I'm stuck on statement 1 - there's no way I'd conjure up a solution like that on the exam, is there another way to do it algebraically? I'm ok with the testing cases approach.

thanks!

Welcome! I have two thoughts:

1) If you see "x^2 + y^2" it would be wise to immediately consider that this may relate to (x+y)^2 or x^2 +2xy + y^2. Building in that pattern recognition to your study is a good idea.

2) One way to test numbers is to consider the range of possible numbers.

Alright, what is x=0 and y=1? That works, and xy=0. Same situation if x=1 and y=0. So in that case xy < 1/2.

Now, what happens if I instead start using non-zero numbers? Let's see, if one is negative and one is positive the result will be negative, so that's also less than 1/2.

What if I have two positives or two negatives? When I consider cases here, let's just consider positive cases. Whether I have two negatives or two positives, once I square the numbers I get positive results, and when I multiply them I get a positive result. So let's make this quick and just look at positives.

Think about numbers we can use . . . they have to be between 0 and 1 (or 0 and -1). Anything above 1 will be too large. Let's just experiment with some numbers and see what happens.

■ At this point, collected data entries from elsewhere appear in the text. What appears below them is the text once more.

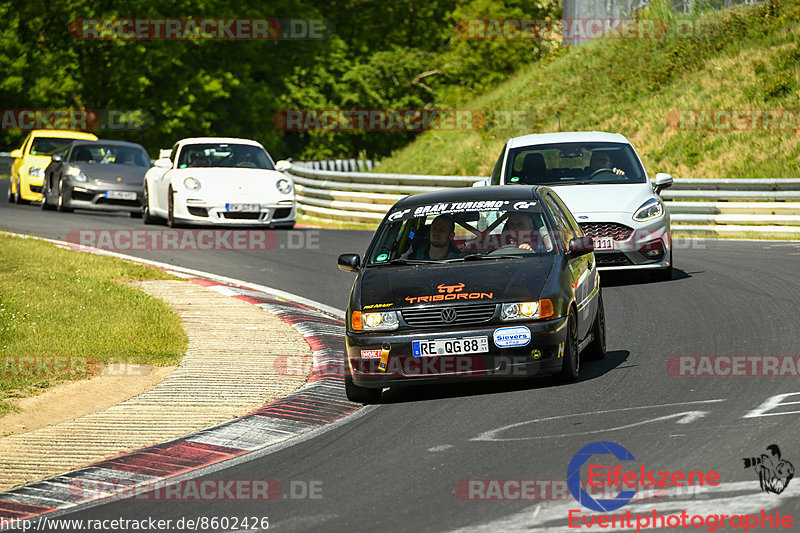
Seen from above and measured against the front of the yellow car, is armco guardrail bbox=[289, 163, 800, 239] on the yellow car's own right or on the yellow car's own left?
on the yellow car's own left

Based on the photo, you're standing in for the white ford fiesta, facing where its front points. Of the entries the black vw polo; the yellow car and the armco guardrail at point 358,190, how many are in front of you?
1

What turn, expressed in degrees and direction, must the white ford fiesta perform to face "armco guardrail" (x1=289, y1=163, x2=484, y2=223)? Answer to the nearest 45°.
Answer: approximately 135° to its right

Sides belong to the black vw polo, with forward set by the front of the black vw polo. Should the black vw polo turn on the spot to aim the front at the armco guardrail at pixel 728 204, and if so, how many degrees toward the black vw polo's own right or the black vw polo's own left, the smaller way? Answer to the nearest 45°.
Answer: approximately 180°

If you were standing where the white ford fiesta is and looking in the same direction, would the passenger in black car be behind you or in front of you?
in front

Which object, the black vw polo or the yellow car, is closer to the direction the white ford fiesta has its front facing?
the black vw polo

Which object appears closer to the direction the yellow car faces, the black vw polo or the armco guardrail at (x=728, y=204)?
the black vw polo

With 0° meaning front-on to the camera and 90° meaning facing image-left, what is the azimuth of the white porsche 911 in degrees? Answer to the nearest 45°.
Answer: approximately 315°

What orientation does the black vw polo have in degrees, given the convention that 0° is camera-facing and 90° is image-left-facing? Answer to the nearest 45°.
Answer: approximately 0°

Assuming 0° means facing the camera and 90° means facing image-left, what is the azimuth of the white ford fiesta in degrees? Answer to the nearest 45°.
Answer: approximately 0°

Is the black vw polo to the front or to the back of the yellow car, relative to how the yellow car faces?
to the front

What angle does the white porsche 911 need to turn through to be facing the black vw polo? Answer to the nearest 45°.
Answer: approximately 45° to its right

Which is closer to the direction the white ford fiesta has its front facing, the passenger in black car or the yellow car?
the passenger in black car

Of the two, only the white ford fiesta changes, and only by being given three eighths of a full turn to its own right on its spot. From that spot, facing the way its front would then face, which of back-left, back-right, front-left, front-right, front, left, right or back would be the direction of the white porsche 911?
front
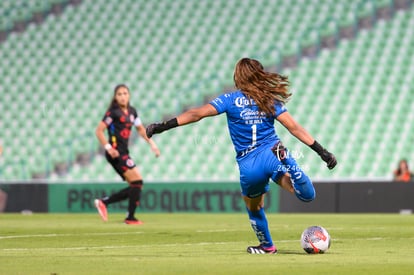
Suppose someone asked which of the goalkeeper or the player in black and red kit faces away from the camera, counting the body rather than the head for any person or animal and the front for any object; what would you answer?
the goalkeeper

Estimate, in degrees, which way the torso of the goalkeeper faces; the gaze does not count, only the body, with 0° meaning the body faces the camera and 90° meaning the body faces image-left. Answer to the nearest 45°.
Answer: approximately 180°

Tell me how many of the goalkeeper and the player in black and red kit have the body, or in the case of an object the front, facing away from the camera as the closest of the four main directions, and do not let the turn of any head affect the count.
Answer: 1

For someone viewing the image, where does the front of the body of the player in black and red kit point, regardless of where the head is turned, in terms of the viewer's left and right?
facing the viewer and to the right of the viewer

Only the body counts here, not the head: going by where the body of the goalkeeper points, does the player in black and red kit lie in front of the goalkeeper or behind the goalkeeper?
in front

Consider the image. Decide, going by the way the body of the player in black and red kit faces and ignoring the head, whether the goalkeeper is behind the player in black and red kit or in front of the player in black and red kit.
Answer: in front

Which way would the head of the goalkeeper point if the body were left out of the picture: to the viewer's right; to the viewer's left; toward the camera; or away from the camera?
away from the camera

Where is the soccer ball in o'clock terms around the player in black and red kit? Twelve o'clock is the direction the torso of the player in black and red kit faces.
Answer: The soccer ball is roughly at 1 o'clock from the player in black and red kit.
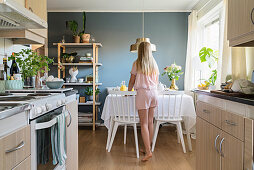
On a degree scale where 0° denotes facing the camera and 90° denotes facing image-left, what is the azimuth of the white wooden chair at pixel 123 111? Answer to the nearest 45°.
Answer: approximately 180°

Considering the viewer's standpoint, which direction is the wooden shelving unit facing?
facing the viewer

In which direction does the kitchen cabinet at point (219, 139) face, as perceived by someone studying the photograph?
facing the viewer and to the left of the viewer

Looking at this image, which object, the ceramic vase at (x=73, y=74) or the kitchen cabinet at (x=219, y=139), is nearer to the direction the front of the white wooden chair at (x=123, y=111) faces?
the ceramic vase

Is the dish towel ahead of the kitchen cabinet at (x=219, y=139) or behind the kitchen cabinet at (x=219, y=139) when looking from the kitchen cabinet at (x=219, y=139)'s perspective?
ahead

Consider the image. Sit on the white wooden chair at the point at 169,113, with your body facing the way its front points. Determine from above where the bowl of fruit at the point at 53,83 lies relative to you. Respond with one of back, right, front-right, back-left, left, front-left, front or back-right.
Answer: back-left

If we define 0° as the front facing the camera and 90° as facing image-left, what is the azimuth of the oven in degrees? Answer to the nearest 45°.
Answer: approximately 315°

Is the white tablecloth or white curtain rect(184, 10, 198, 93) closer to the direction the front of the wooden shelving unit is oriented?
the white tablecloth

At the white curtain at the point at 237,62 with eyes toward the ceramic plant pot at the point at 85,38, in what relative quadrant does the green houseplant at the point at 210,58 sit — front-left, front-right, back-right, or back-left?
front-right

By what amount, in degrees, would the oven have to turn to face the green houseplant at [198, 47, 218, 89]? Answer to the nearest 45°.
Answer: approximately 90° to its left

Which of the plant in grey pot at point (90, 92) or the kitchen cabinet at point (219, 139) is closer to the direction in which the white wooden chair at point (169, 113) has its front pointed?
the plant in grey pot

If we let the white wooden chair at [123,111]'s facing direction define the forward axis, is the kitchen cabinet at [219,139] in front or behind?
behind

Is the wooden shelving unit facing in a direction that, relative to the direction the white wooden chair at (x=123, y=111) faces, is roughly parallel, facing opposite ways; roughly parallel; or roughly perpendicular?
roughly parallel, facing opposite ways

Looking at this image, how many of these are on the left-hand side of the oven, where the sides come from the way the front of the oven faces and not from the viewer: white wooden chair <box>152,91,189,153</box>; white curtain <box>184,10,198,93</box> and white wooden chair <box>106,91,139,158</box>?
3

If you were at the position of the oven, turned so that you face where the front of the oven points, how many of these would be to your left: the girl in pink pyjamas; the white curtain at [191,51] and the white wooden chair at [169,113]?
3

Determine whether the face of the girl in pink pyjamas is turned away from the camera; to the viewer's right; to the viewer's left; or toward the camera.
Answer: away from the camera

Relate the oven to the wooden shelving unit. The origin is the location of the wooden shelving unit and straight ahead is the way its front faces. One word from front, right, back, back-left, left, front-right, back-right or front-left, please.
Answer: front

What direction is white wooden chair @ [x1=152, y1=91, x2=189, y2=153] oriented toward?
away from the camera

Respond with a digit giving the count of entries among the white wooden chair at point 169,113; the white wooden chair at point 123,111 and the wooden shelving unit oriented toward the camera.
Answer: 1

What if x=1/3? x^2 would be 1/9. So y^2 would be 8/9. y would be 2sqrt2/3. If I multiply together and estimate, I get 2.8/27, or a little greater than 1/10. Well below 1/2.

So look at what is happening. When I move into both positive or negative numbers, I get a small fraction. How can I maximize the size of this fraction? Probably by using numbers that are equal. If x^2 + y^2 = 1, then x^2 and y^2 should each be equal to sqrt1/2. If we multiply sqrt 1/2 * sqrt 1/2 we get 1/2. That appears to be the maximum of xy. If you have any doubt, try other fractions (you may need to estimate).

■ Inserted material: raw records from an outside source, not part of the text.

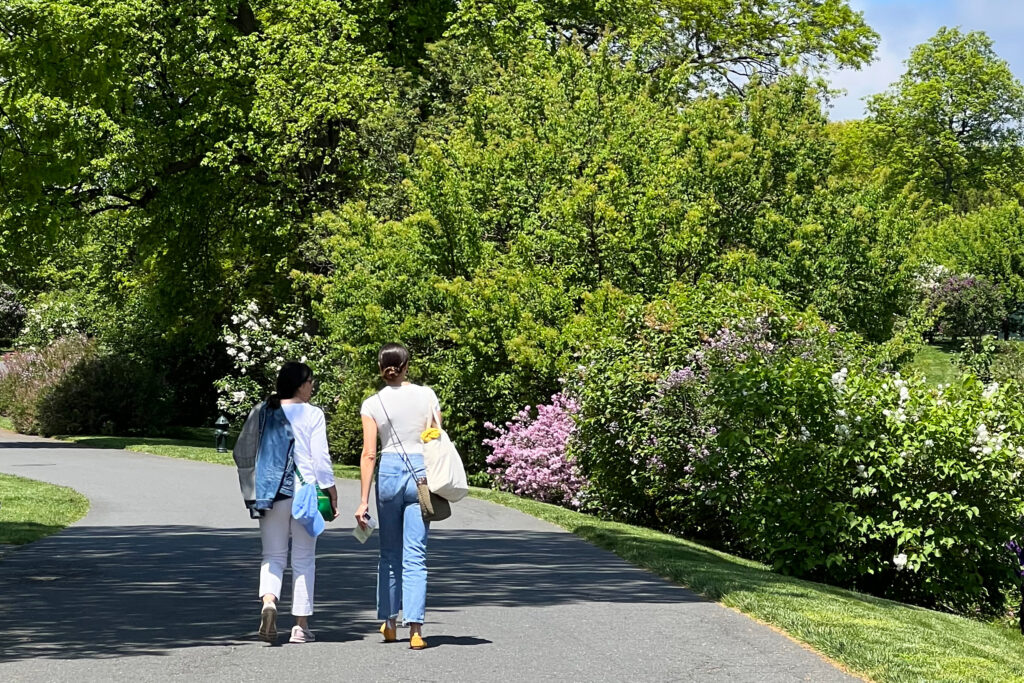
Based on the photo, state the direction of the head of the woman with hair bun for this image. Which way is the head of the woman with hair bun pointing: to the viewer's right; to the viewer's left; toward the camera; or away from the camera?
away from the camera

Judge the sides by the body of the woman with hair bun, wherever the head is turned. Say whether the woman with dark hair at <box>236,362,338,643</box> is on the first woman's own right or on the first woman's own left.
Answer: on the first woman's own left

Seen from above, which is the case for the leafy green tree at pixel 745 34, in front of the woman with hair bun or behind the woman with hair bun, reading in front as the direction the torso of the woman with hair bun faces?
in front

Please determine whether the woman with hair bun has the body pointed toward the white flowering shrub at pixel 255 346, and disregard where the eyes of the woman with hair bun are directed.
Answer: yes

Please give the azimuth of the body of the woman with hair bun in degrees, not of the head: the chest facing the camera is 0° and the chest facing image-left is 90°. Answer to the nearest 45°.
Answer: approximately 180°

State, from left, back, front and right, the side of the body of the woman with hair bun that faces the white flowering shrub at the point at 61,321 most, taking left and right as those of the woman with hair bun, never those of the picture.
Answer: front

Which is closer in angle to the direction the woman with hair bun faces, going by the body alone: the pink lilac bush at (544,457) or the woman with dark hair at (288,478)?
the pink lilac bush

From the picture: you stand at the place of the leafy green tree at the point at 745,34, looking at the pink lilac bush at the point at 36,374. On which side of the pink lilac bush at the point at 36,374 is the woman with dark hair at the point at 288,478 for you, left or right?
left

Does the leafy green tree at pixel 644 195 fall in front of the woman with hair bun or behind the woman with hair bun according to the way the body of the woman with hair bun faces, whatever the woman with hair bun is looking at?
in front
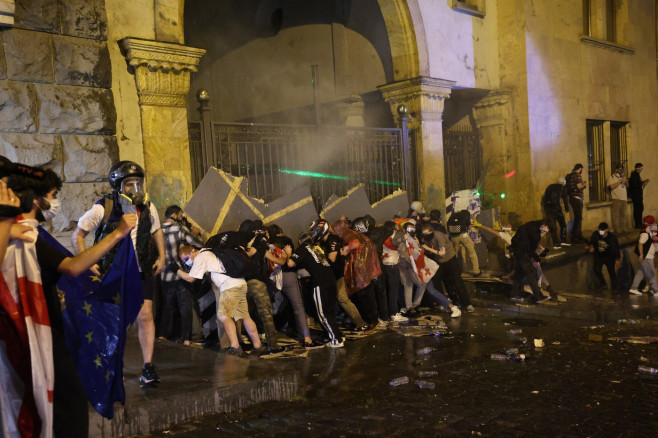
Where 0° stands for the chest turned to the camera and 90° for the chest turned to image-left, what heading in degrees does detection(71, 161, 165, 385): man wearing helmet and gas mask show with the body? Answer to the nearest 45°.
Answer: approximately 315°

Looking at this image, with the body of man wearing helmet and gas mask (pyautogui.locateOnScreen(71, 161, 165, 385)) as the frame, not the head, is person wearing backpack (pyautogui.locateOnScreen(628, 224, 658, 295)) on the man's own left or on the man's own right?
on the man's own left

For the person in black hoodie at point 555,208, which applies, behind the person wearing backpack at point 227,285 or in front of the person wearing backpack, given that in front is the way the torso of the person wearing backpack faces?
behind

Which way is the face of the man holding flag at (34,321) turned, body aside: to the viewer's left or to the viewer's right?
to the viewer's right

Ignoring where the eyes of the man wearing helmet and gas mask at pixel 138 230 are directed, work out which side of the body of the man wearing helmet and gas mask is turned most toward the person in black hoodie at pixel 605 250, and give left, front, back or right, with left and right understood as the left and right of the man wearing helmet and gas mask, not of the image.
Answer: left

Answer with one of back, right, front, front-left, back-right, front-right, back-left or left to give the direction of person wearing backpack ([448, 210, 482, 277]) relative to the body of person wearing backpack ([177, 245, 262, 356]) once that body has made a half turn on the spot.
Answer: front-left

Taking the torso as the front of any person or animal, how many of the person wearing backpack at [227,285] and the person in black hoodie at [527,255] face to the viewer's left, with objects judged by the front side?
1

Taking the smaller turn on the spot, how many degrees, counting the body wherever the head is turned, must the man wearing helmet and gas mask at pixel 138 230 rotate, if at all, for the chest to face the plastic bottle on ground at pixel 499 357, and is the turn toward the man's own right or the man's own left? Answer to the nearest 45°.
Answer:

This is a way to test numbers. Should you do this on the test? Probably not, because this will be time consuming; it's much better to recognize the quadratic.

[vasili.kharchenko]

I like the quadratic approach, but I am confused with the following.

If we use (x-y)^2, we get that xy<=1/2, but if we use (x+y)^2, then we get xy>=1/2. Since the answer is "yes" and "no", should we discard answer A? Thank you for clarifying.

[RonPurewal]

I like the quadratic approach, but I am confused with the following.

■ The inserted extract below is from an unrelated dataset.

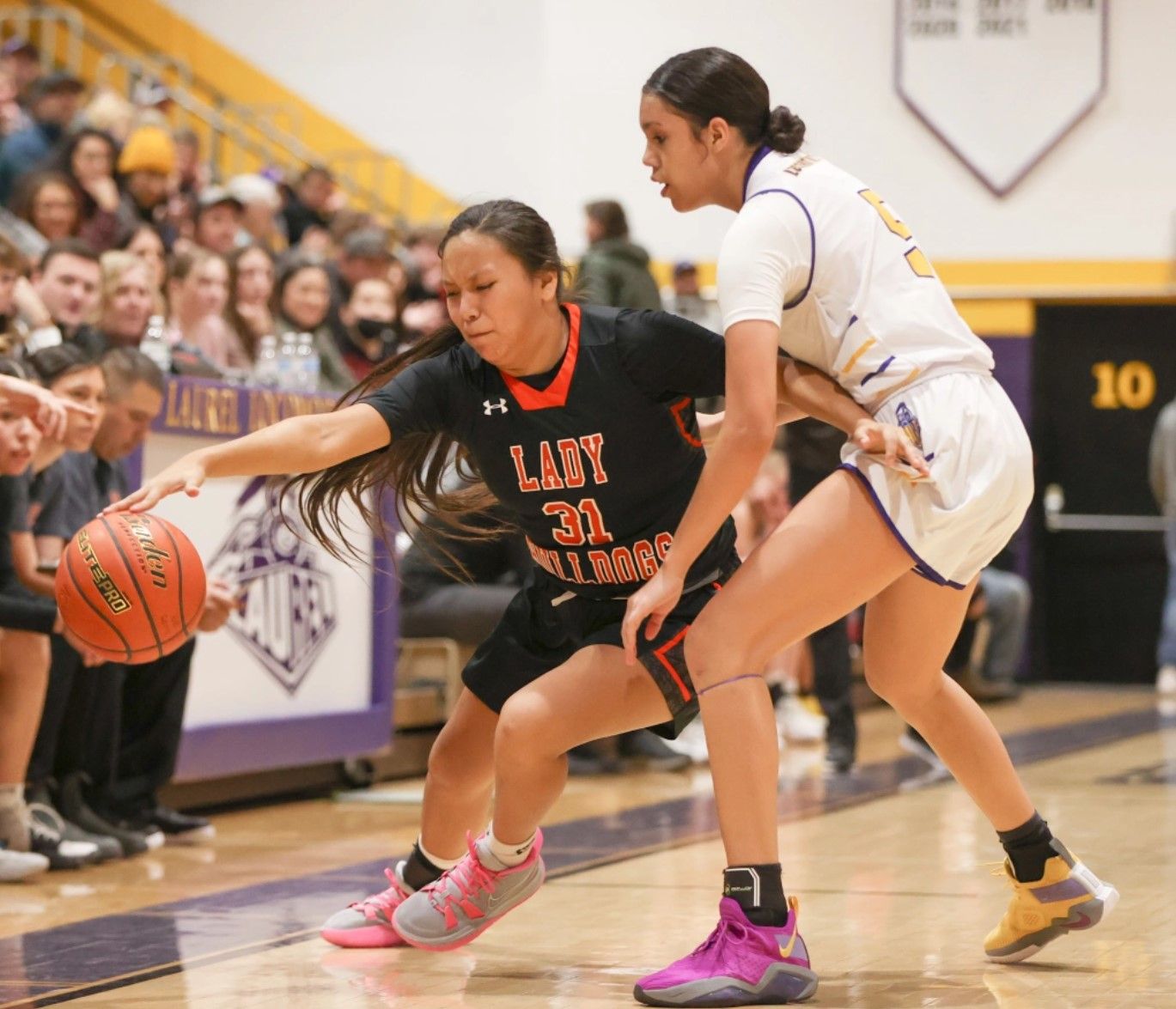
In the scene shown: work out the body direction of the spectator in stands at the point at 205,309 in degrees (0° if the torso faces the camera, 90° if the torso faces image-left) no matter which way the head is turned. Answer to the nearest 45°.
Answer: approximately 315°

If we use (x-y)^2, we get that xy<=1/2, but if we use (x+y)^2, then we get xy>=1/2. Since the answer is "yes" and "no", should we discard answer A? Thank you for clarifying.

Purple thing is wrong. Try it again -- you actually get xy > -1/2, which isn't terribly helpful here. (Both equations are true, so we actually know that -1/2 < xy < 1/2.)

[RonPurewal]

In any case, if you can think of the algebra solution that's posted earlier in this thread, you are a lot better at this stuff than I am. I'd say there's about a 1 in 10 chance that I'd come up with something like that.
o_O

Testing cases for the win. Be able to test cases, ladies and gentlemen.

[mondegreen]

hi all,

Tricky question...

Is xy ≤ 1/2?

(1) x^2+y^2=1

(2) x^2−y^2=0

Another method:

Arithmetic Mean>= Geometric Mean

Thus, x^2+y^2 >= 2|xy|

From the first statement, we know that x^2+y^2 = 1, thus,
|xy|<=1/2 --> -1/2<=xy<=1/2 Sufficient.

For the second statement, for x=y=0, we have xy=0 and <1/2. For x=y=100, we have xy>1/2. Insufficient.

[RonPurewal]

Another method:

Arithmetic Mean>= Geometric Mean

It appears that's a valid method, too.

I actually had to google "geometric mean" to even know what this meant... but, yes, it seems to work.